*TEXTE DONNÉ*.
»»

# Applescript Transmission/Tunnelblick



## gsaw (8 Août 2012)

Bonjour à tous,

Je souhaiterais créer un script qui lancerait automatiquement Tunnelblick lorsque Transmission est lancé, et, si possible, qui arrêterait Transmission en cas de déconnexion de Tunnelblick. Quelqu'un serait-il assez gentil pour m'aider ?

Merci d'avance !


----------



## gsaw (8 Août 2012)

Je me réponds à moi-même  car j'ai trouvé un script à cette adresse : https://freedom-ip.com/forum/viewtopic.php?id=1722 , et je l'ai modifié comme ceci : 


```
--vérifie que Transmission tourne puis lance Tunnelblick
if AppRun("Transmission") then
	tell application "Tunnelblick" to activate
end if
--verifie l'état de connexion vpn et lance ou ferme Transmission en fonction du statut
on idle
	if VpnConnected() = false then
		if AppRun("Transmission") then
			tell application "Transmission" to quit
		end if
	else
		if not AppRun("Transmission") then
			tell application "Transmission" to activate
		end if
		return 5
	end if
end idle

--subroutines

--verifie si une appli tourne
on AppRun(AppName)

««

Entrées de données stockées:

»»

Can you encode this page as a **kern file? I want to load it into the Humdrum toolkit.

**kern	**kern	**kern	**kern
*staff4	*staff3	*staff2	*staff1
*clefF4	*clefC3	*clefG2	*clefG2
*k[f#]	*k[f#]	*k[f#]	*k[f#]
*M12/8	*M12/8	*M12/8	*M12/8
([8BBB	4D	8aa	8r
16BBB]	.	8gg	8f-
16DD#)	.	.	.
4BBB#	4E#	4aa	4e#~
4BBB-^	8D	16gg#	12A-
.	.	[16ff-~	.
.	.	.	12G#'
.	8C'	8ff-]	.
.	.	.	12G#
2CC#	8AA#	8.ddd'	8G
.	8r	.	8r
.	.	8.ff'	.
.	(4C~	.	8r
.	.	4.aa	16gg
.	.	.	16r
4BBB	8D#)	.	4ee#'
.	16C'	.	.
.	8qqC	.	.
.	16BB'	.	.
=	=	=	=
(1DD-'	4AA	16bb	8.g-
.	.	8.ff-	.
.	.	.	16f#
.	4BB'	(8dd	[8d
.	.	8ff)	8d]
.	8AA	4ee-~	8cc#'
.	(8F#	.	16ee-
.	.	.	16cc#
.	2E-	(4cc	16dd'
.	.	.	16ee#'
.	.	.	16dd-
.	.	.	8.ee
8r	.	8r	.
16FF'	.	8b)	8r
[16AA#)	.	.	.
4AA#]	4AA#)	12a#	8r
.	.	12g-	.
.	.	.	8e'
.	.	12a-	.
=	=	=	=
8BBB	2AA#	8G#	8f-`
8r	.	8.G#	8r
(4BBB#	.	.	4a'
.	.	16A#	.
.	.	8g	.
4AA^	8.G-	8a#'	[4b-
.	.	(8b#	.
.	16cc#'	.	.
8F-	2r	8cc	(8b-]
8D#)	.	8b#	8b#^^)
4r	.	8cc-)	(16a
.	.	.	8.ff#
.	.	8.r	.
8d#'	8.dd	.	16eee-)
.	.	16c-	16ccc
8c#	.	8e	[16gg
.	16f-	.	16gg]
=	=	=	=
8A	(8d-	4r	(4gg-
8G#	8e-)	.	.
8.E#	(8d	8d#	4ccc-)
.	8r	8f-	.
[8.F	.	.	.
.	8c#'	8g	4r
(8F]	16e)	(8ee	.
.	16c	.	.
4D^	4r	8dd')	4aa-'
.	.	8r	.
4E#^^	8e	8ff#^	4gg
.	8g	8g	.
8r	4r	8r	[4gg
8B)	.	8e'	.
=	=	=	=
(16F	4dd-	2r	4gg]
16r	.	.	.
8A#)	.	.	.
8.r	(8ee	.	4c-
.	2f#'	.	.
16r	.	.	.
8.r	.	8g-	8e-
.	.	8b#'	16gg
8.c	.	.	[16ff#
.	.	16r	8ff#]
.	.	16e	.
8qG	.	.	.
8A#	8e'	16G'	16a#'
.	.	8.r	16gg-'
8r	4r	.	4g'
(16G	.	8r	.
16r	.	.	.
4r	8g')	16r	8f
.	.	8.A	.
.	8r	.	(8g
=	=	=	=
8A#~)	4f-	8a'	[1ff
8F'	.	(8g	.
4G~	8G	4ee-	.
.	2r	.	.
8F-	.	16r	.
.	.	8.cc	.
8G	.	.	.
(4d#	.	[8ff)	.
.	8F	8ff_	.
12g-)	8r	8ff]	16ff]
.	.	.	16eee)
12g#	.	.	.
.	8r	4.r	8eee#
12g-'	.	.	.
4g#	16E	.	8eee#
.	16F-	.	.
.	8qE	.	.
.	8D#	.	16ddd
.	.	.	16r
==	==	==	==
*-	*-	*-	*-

««

*CONSIGNE 1*. Recopiez de la discussion sur Transmission et Tunnelblick tout ce qui va de « Je souhaiterais créer » jusqu'à « Merci d'avance ! ».
*CONSIGNE 2*. Dans la discussion sur Transmission et Tunnelblick, pourquoi gsaw répond-il à son propre message ? Expliquez-le en une à trois phrases.
*CONSIGNE 3*. Poursuivez la discussion sur Transmission et Tunnelblick à partir de l'endroit où elle s'arrête.
Vous n'avez pas besoin des enregistrements pour ce travail.

*RÉPONSE ATTENDUE 1*.
Je souhaiterais créer un script qui lancerait automatiquement Tunnelblick lorsque Transmission est lancé, et, si possible, qui arrêterait Transmission en cas de déconnexion de Tunnelblick. Quelqu'un serait-il assez gentil pour m'aider ?

Merci d'avance !

*RÉPONSE ATTENDUE 2*. gsaw répond à son propre message parce qu'il a trouvé un script à l'adresse https://freedom-ip.com/forum/viewtopic.php?id=1722. Il l'a ensuite modifié et en donne sa version.

*RÉPONSE ATTENDUE 3*.
	tell application "System Events" to set AppNameRun to exists (processes where name is AppName)
	return AppNameRun
end AppRun

--verifie si il y a une configuration VPN connectée
on VpnConnected()
	tell application "Tunnelblick" to set VpnStatut to (get state of configurations)
	if VpnStatut contains "CONNECTED" then return true
	return false
end VpnConnected
```

Tout fonctionne bien, mais lorsque je lance le script, il lance Tunnelblick alors qu'il ne devrait le faire que si Transmission est déjà lancé ou qu'on le lance...
Quelqu'un peut-il m'éclairer là-dessus ??

Merci d'avance !


----------



## gsaw (8 Août 2012)

Bon, eh bien après maintes recherches, j'ai trouvé ça : 
http://vidax.net/blog/2012/02/vpn-protected-use-of-transmissionbt-applescript/

Si ça en intéresse certains, ce script fonctionne PARFAITEMENT !


----------



## The Real Deal (25 Décembre 2012)

Salut,
Pour le script de vidax, ligne 9, entre les guillemets : faut il renseigner une nouvelle fois le nom de sa connection ?


----------



## sebgrand (18 Août 2014)

Bonjour à Vous !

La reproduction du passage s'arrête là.